(Data excerpts Opens)
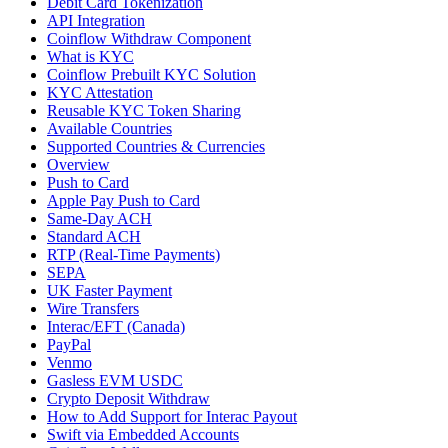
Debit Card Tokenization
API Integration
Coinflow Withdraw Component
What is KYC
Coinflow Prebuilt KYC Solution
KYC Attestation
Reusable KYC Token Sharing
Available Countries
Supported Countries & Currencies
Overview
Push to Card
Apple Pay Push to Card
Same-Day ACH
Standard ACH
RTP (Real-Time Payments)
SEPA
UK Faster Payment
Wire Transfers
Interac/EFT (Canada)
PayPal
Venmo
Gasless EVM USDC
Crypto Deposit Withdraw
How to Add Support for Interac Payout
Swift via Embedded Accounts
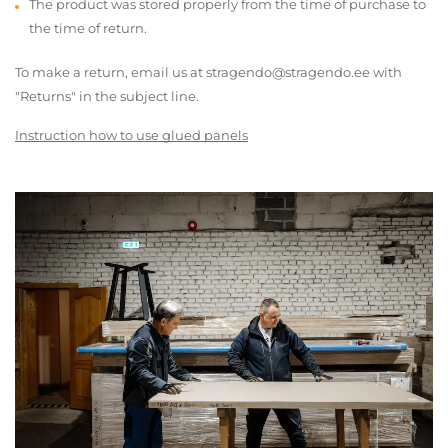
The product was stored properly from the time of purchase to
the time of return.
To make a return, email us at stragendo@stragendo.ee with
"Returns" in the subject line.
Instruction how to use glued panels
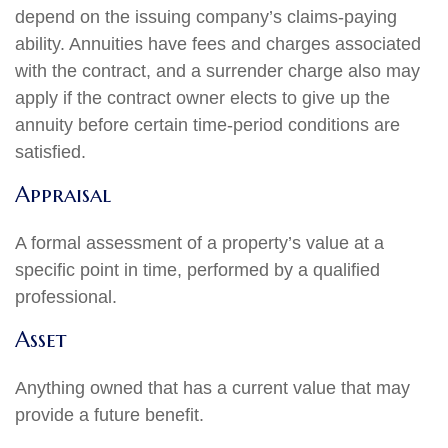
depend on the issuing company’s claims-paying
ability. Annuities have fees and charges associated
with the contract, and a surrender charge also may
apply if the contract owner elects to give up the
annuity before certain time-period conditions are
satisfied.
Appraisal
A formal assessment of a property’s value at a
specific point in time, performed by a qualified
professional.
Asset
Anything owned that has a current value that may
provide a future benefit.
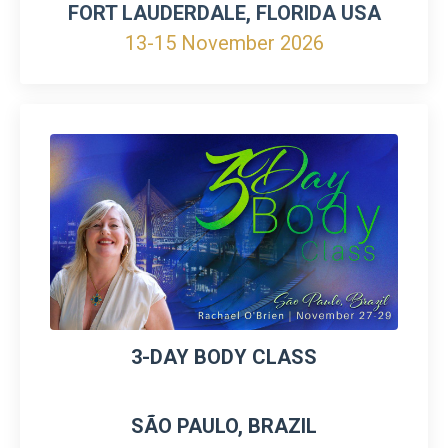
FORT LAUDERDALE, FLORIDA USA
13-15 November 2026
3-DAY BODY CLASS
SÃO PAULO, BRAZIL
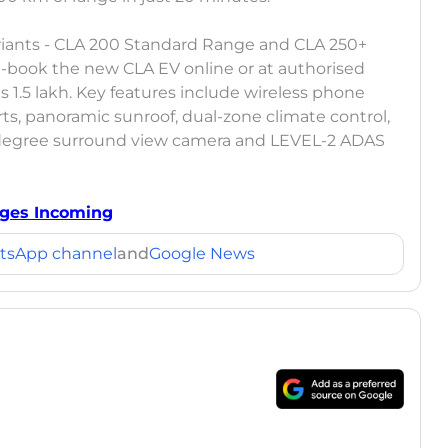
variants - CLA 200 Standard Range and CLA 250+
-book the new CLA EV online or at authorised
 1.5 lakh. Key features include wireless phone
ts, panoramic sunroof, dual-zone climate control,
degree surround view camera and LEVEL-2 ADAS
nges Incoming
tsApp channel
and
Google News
(Data excerpts Closes)
:: Task description ::
Lay out every line of the material above as a JSON list of strings, one string per line, skipping blank lines. Leave the pictures out of the answer.

:: Task solution ::
[
  "Debit Card Tokenization",
  "API Integration",
  "Coinflow Withdraw Component",
  "What is KYC",
  "Coinflow Prebuilt KYC Solution",
  "KYC Attestation",
  "Reusable KYC Token Sharing",
  "Available Countries",
  "Supported Countries & Currencies",
  "Overview",
  "Push to Card",
  "Apple Pay Push to Card",
  "Same-Day ACH",
  "Standard ACH",
  "RTP (Real-Time Payments)",
  "SEPA",
  "UK Faster Payment",
  "Wire Transfers",
  "Interac/EFT (Canada)",
  "PayPal",
  "Venmo",
  "Gasless EVM USDC",
  "Crypto Deposit Withdraw",
  "How to Add Support for Interac Payout",
  "Swift via Embedded Accounts",
  "The product was stored properly from the time of purchase to",
  "the time of return.",
  "To make a return, email us at stragendo@stragendo.ee with",
  "\"Returns\" in the subject line.",
  "Instruction how to use glued panels",
  "depend on the issuing company’s claims-paying",
  "ability. Annuities have fees and charges associated",
  "with the contract, and a surrender charge also may",
  "apply if the contract owner elects to give up the",
  "annuity before certain time-period conditions are",
  "satisfied.",
  "Appraisal",
  "A formal assessment of a property’s value at a",
  "specific point in time, performed by a qualified",
  "professional.",
  "Asset",
  "Anything owned that has a current value that may",
  "provide a future benefit.",
  "FORT LAUDERDALE, FLORIDA USA",
  "13-15 November 2026",
  "3-DAY BODY CLASS",
  "SÃO PAULO, BRAZIL",
  "variants - CLA 200 Standard Range and CLA 250+",
  "-book the new CLA EV online or at authorised",
  " 1.5 lakh. Key features include wireless phone",
  "ts, panoramic sunroof, dual-zone climate control,",
  "degree surround view camera and LEVEL-2 ADAS",
  "nges Incoming",
  "tsApp channel",
  "and",
  "Google News"
]